EXERCISE 1
Answer these from the storage discussion:
(a) About how much usable space does the recommended hardware RAID 10 setup give?
(b) What read speed does Bonnie++ report for the ZFS raid-z2 setup?
(c) How much memory is in the pieced-together machine?

EXCERPT PROVIDED
'''

My recommendation is to get a decent LSI based controller and do hardware RAID 10 for ~9TB usable (or RAID 5 for 15TB usable). The former is a little faster and possibly more reliable, at the expense of space. I'm not sure if you really need that much space for your VMs, or if you just bought it so that you have enough spindles / speed. If you are planning to build a high transaction load database or email server, this is not a great storage setup, BTW.

Some will recommend going the more software / DIY approach, and there are no doubt some advantages there. If you want a set-it-and-forget-it approach, and panic free drive swaps when a drive goes bad, I recommend the hardware RAID approach. Also, I would buy a spare drive and keep it on the shelf. It all depends on what your priorities are.
 
My recommendation is to get a decent LSI based controller and do hardware RAID 10 for ~9TB usable (or RAID 5 for 15TB usable). The former is a little faster and possibly more reliable, at the expense of space. I'm not sure if you really need that much space for your VMs, or if you just bought it so that you have enough spindles / speed. If you are planning to build a high transaction load database or email server, this is not a great storage setup, BTW.

Some will recommend going the more software / DIY approach, and there are no doubt some advantages there. If you want a set-it-and-forget-it approach, and panic free drive swaps when a drive goes bad, I recommend the hardware RAID approach. Also, I would buy a spare drive and keep it on the shelf. It all depends on what your priorities are.

This for my home server, it's going to function as a NAS, record home surveillance over IP, run an apache server for code testing purposes, bit-torrenting, and anything else that comes up in the next few years. I'm planning on it basically being a playground to geek out on.

After a lot of great feedback from co-workers, friends, and [H].. I think I'm going the software / DIY approach. I'm really intrigued by ZFS. Everyone in this sub-forum has been very helpful without the normal snarky bullshit than can tend to accompany my half-retarded questions. Thank you everyone.
 
I just setup something very similar on ZFS 6x3TB in a raid-z2 setup and I couldn't be happier. Performance is outstanding Bonnie++ reports 630+MB/s Read and 320+MB/s Write and my machine is just pieced together from 2-3yr old hardware lying around (minus the drives).

i5 750
P55 FTW (using onboard sata for 3tb drives, pci-e sata card for boot drive)
16GB (2x8gb - really surprised this worked on the old 1156 platform)
6x Seagate 3TB

Im by no means a ZFS expert but if it helps you out after researching the various options raid-z, mirror and raidz-2 primarily I decided on raidz-2 as it seemed to be the best tradeoff between speed and data risk. All 3 options would allow up to 2 drives to fail but raid-z2 allows it to be any 2 drives where as raid-z or a mirror can experience data loss if the wrong 2 drives fail.
 
Raidz can only have a single drive failure regardless of which drive the second one to fail is.

'''

EXERCISE 2
Quote the saved entries word for word, from their first line through the line that contains "Between col_0 and col_1, which is larger?".

Saved entries
'''

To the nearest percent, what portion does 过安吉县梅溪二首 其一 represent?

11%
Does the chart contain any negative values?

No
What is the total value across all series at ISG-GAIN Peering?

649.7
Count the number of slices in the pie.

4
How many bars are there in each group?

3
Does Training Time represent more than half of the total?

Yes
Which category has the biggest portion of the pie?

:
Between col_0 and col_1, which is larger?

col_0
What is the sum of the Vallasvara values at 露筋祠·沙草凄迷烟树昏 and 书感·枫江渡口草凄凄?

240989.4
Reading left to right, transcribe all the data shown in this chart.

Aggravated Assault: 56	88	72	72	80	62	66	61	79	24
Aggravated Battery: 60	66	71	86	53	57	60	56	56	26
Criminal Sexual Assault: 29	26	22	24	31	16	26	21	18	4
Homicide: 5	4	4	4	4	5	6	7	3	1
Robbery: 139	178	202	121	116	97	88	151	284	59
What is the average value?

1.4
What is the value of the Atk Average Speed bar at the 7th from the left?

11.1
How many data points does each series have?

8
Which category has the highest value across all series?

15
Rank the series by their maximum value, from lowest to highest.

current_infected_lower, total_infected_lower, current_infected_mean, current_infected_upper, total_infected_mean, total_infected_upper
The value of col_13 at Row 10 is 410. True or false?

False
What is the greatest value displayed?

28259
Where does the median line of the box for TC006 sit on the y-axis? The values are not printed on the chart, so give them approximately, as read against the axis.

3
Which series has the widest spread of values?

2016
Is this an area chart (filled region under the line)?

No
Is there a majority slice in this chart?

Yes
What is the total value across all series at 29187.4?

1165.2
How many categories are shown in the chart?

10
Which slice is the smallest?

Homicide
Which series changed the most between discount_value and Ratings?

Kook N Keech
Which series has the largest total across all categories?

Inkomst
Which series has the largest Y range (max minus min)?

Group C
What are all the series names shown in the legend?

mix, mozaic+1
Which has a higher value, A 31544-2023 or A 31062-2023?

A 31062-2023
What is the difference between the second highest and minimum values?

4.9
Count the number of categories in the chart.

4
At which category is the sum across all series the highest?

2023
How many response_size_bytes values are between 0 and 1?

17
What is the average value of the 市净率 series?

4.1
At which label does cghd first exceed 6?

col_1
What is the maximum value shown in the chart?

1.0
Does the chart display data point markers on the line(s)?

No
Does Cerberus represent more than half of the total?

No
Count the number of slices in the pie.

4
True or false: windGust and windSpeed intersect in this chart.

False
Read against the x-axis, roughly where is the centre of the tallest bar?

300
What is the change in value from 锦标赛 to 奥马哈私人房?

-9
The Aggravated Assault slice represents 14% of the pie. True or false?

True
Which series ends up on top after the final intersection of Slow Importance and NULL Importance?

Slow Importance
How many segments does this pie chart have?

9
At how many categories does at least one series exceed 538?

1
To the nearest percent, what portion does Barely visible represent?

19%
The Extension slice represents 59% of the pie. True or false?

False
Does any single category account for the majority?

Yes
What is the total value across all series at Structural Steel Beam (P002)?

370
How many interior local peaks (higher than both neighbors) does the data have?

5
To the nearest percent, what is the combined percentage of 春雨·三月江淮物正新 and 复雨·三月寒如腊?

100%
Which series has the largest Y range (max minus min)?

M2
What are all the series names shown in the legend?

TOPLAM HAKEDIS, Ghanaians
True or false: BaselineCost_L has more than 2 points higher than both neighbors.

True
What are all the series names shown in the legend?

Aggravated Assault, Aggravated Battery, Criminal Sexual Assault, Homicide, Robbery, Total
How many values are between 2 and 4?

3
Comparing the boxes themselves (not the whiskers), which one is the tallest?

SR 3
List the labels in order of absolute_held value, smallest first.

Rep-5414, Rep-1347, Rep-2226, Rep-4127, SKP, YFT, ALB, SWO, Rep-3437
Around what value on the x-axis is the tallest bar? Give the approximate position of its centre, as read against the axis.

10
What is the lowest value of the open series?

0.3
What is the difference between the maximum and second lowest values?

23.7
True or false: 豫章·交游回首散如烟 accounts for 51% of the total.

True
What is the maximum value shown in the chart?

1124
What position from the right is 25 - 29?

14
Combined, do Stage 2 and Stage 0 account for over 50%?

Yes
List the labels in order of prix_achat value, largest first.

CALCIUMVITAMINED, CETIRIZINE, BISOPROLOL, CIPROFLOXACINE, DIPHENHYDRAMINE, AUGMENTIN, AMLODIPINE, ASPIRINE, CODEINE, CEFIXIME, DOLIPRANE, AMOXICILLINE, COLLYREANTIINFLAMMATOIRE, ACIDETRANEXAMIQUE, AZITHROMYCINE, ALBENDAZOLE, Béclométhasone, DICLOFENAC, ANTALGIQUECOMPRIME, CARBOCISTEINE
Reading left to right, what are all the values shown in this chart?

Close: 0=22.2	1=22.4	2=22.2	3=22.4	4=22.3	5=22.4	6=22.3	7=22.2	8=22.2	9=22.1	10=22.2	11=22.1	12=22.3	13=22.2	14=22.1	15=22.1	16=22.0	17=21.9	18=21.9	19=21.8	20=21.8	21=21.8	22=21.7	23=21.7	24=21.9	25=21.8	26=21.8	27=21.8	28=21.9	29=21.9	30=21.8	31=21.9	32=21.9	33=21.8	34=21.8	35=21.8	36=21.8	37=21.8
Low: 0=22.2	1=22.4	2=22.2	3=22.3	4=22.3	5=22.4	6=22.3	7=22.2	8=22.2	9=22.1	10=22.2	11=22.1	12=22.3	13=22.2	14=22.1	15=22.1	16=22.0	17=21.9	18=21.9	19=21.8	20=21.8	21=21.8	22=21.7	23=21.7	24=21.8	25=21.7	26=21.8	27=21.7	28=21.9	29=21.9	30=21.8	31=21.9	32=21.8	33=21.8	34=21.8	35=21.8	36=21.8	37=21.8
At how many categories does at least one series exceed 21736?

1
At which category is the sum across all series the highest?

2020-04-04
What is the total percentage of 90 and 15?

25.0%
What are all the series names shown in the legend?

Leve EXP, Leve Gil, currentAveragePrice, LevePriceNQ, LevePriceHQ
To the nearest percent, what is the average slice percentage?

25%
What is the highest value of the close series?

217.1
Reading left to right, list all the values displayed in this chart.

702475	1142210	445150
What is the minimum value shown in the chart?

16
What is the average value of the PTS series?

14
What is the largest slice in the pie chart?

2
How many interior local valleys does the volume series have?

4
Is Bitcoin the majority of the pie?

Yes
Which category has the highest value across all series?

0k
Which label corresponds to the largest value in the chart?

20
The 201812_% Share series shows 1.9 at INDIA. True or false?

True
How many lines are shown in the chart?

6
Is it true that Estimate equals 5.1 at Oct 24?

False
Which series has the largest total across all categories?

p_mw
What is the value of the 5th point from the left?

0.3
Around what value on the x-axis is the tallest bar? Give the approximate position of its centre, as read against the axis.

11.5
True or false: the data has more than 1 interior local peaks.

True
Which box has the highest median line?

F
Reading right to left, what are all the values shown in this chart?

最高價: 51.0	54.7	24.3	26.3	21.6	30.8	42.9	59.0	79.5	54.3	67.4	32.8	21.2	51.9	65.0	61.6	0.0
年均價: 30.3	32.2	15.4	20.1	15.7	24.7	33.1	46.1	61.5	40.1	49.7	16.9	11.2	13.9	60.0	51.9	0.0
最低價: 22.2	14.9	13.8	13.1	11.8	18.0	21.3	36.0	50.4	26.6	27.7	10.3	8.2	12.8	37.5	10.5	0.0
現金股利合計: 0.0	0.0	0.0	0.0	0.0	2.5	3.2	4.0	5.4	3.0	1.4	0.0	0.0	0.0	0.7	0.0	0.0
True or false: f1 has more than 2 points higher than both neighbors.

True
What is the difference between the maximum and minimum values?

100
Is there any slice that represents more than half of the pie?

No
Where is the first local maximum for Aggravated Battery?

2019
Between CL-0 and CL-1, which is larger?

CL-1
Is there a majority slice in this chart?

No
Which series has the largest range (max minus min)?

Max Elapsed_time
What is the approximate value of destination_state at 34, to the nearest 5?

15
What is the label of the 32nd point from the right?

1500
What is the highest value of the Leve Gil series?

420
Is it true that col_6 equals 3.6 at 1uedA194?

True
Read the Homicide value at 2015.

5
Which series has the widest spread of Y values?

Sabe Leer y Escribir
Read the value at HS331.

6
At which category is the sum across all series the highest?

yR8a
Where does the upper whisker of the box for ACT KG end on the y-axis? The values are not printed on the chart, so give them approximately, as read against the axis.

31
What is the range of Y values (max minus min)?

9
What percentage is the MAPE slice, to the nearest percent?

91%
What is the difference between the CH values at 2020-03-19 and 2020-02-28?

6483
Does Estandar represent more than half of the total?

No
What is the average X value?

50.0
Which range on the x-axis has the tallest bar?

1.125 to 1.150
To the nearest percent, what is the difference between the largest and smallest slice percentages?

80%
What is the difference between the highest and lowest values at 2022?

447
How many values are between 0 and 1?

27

'''

TASK SOLUTION 1
(a) About 9TB
(b) 630+MB/s
(c) 16GB

TASK SOLUTION 2
To the nearest percent, what portion does 过安吉县梅溪二首 其一 represent?

11%
Does the chart contain any negative values?

No
What is the total value across all series at ISG-GAIN Peering?

649.7
Count the number of slices in the pie.

4
How many bars are there in each group?

3
Does Training Time represent more than half of the total?

Yes
Which category has the biggest portion of the pie?

:
Between col_0 and col_1, which is larger?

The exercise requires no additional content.